List each line of the material that contains the string "Este".

-----

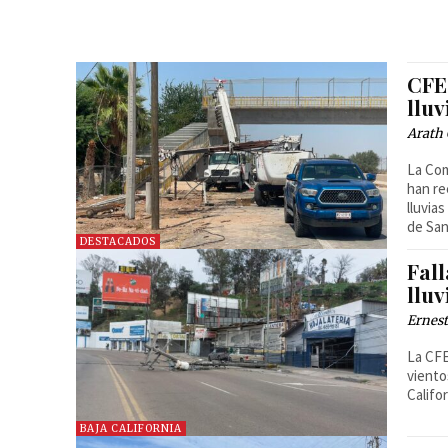
CFE
lluv
Arath 
La Com
han re
lluvia
de San
DESTACADOS
Fall
lluv
Ernest
La CFE
viento
Califor
BAJA CALIFORNIA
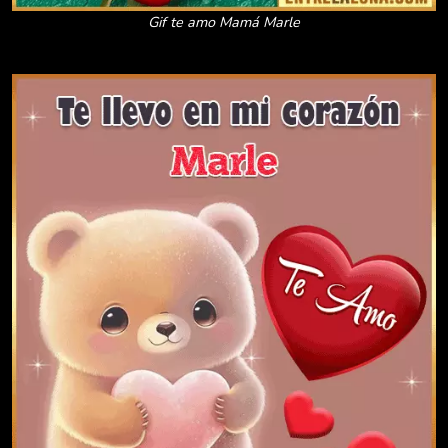
Gif te amo Mamá Marle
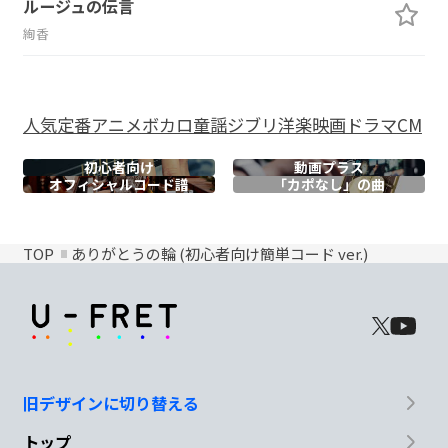
ルージュの伝言
絢香
人気
定番
アニメ
ボカロ
童謡
ジブリ
洋楽
映画
ドラマ
CM
初心者向け
動画プラス
オフィシャル
コード譜
「カポなし」の曲
TOP
ありがとうの輪 (初心者向け簡単コード ver.)
旧デザインに切り替える
トップ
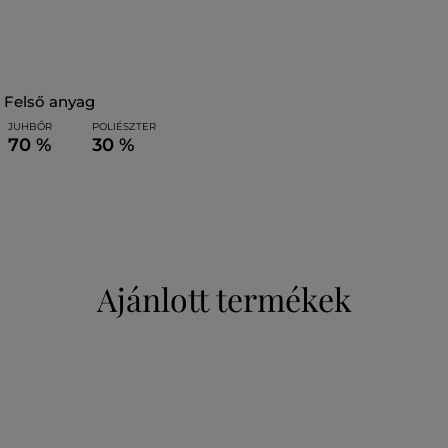
felső anyag
JUHBŐR
POLIÉSZTER
70 %
30 %
Ajánlott termékek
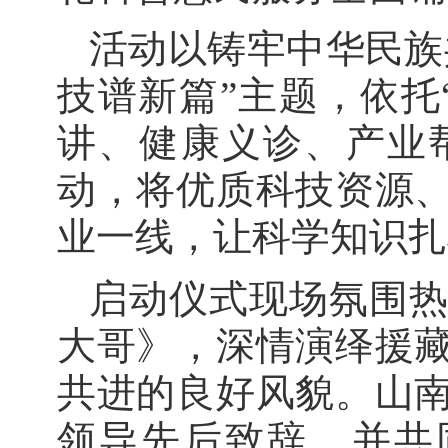
活动以铸牢中华民族
技谱新篇”主题，依托
讲、健康义诊、产业
动，将优质科技资源
业一线，让科学知识扎
启动仪式现场氛围
大哥》，深情演绎援
共进的良好风貌。山
领导先后致辞，并共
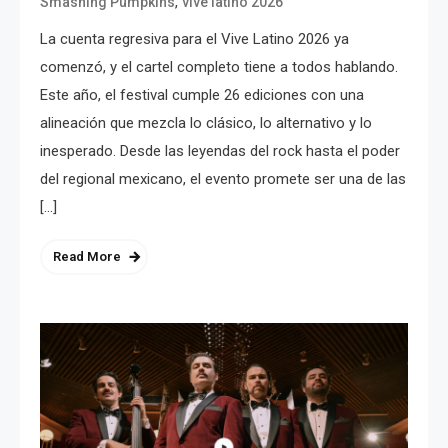
,
Smashing Pumpkins
vive latino 2026
La cuenta regresiva para el Vive Latino 2026 ya
comenzó, y el cartel completo tiene a todos hablando.
Este año, el festival cumple 26 ediciones con una
alineación que mezcla lo clásico, lo alternativo y lo
inesperado. Desde las leyendas del rock hasta el poder
del regional mexicano, el evento promete ser una de las
[…]
Read More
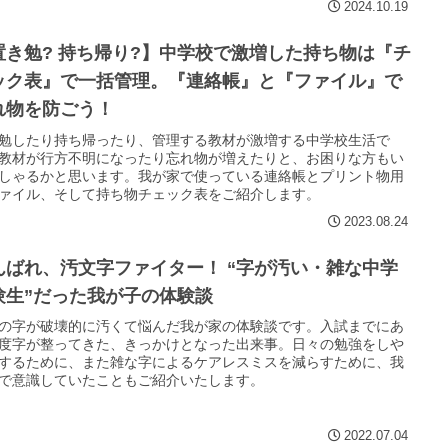
2024.10.19
置き勉? 持ち帰り?】中学校で激増した持ち物は『チ
ック表』で一括管理。『連絡帳』と『ファイル』で
れ物を防ごう！
勉したり持ち帰ったり、管理する教材が激増する中学校生活で
教材が行方不明になったり忘れ物が増えたりと、お困りな方もい
しゃるかと思います。我が家で使っている連絡帳とプリント物用
ァイル、そして持ち物チェック表をご紹介します。
2023.08.24
んばれ、汚文字ファイター！ “字が汚い・雑な中学
験生”だった我が子の体験談
の字が破壊的に汚くて悩んだ我が家の体験談です。入試までにあ
度字が整ってきた、きっかけとなった出来事。日々の勉強をしや
するために、また雑な字によるケアレスミスを減らすために、我
で意識していたこともご紹介いたします。
2022.07.04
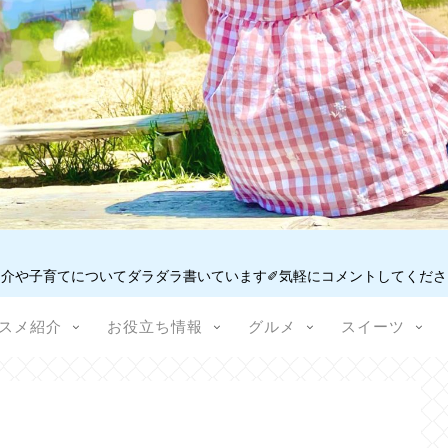
介や子育てについてダラダラ書いています✐気軽にコメントしてください
スメ紹介
お役立ち情報
グルメ
スイーツ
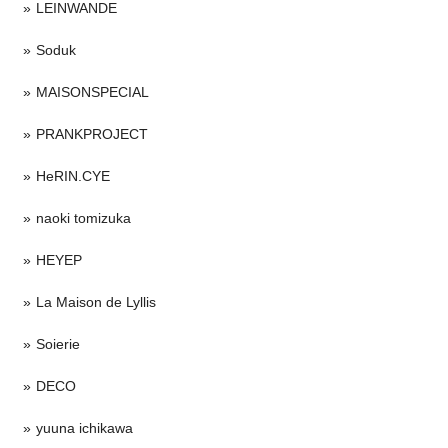
LEINWANDE
Soduk
MAISONSPECIAL
PRANKPROJECT
HeRIN.CYE
naoki tomizuka
HEYEP
La Maison de Lyllis
Soierie
DECO
yuuna ichikawa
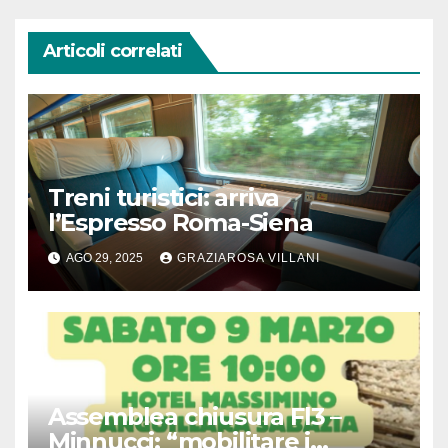
Articoli correlati
Treni turistici: arriva
l’Espresso Roma-Siena
AGO 29, 2025
GRAZIAROSA VILLANI
Assemblea chiusura Fl3 –
Minnucci: “mobilitare i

-----

*Exercise solution*
Este año, el festival cumple 26 ediciones con una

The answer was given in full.